[REQUIRED TASK A] Reproduce, line for line, the stretch of the CAD file records from their start through the line that contains "Q0 = qSketchRegion(id".

───── READING PASSAGE ─────

Re: Using inout in delegates

[Ali Çehreli]

On 10/04/2012 11:30 PM, Jacob Carlborg wrote:
On 2012-10-04 16:18, Ali Çehreli wrote:
inout is like a template on 'mutable', const, and immutable; but it need
not be applied to templates. Here is a simple example that transfers the
mutability to the return type:

I do think I understand how "inout" works, or at least I thought. I
don't understand how the delegate affects anything. If I remove the
delegate to this code it compiles:

void foo (inout int[] arr)
{
auto a = arr[0];
}

My actual problem is that I want to be able to pass both mutable, const
and immutable to a function. In that function I want the "mutability" to
persist.

I first used const for my function and that works, kind of. The problem
if I do like this:

void foo (const int[] arr)
{
auto s = typeid(typeof(arr)).toString;
// here "s" will be something like "const(const(int)[])"
}

I doesn't matter if I pass immutable or mutable, "s" will always be
"const(const(int)[]". So I thought, "hey, that's what inout is for, I
use that", then everything blows up.

I'm using "typeid(typeof(arr))" in my serialization library to get a
string representation of a type. I would prefer that the mutability was
correct.


This workaround makes the compiler happy:

void foo (inout(int)[] arr)
{
    auto a = (inout int) { auto b = arr[0]; };
}

But probably not what you want. :/

IIRC, inout has bugs and incomplete implementation. I think this should 
be in the bug database.

Ali

───── DATA SHOWN ─────

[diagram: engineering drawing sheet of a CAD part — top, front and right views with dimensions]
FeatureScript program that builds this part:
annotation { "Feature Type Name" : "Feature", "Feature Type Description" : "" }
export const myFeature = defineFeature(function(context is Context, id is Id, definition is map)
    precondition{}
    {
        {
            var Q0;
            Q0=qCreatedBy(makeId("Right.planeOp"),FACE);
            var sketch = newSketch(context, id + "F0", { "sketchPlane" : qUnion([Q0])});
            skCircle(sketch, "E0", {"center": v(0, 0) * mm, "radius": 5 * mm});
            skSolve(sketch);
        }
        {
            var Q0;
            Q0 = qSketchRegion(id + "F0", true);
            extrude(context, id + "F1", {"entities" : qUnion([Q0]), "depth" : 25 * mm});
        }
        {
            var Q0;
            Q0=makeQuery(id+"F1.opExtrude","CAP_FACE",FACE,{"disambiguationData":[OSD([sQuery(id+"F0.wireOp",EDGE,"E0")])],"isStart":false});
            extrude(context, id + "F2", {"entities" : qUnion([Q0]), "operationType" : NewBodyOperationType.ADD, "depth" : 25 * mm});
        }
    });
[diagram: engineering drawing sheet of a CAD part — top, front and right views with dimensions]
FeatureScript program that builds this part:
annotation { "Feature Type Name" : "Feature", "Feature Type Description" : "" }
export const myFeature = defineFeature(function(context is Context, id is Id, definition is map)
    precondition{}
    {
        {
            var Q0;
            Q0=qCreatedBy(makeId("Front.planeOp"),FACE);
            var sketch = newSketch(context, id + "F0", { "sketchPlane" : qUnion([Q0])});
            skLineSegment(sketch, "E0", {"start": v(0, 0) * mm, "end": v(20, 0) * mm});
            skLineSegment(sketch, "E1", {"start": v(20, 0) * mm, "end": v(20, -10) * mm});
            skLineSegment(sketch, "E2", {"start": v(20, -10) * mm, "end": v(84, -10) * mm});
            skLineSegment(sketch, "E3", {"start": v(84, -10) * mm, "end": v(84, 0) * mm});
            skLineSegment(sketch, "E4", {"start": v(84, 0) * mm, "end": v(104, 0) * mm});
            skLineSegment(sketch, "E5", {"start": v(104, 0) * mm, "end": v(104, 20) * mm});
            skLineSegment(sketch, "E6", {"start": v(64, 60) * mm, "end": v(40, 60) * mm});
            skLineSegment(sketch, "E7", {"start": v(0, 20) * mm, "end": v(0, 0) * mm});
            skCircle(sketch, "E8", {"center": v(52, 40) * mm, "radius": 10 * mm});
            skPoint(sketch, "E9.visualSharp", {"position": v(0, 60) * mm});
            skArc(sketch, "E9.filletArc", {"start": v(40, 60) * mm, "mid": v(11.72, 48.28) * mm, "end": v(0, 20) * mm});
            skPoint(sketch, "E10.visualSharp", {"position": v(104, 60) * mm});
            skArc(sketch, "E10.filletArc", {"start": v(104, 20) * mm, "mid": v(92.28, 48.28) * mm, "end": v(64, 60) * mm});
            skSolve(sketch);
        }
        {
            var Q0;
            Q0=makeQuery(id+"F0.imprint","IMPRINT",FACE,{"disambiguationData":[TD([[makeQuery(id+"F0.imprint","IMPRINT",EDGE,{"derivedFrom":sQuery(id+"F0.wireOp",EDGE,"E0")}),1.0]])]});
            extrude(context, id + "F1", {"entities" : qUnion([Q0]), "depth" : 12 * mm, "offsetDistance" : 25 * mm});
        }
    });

─────

[REQUIRED TASK B] Render this sentence from the forum post on inout in delegates into Spanish: "My actual problem is that I want to be able to pass both mutable, const and immutable to a function."

[COMPLETE RESPONSE A]
[diagram: engineering drawing sheet of a CAD part — top, front and right views with dimensions]
FeatureScript program that builds this part:
annotation { "Feature Type Name" : "Feature", "Feature Type Description" : "" }
export const myFeature = defineFeature(function(context is Context, id is Id, definition is map)
    precondition{}
    {
        {
            var Q0;
            Q0=qCreatedBy(makeId("Right.planeOp"),FACE);
            var sketch = newSketch(context, id + "F0", { "sketchPlane" : qUnion([Q0])});
            skCircle(sketch, "E0", {"center": v(0, 0) * mm, "radius": 5 * mm});
            skSolve(sketch);
        }
        {
            var Q0;
            Q0 = qSketchRegion(id + "F0", true);

[COMPLETE RESPONSE B] Mi problema real es que quiero poder pasar a una función tanto mutable como const e immutable.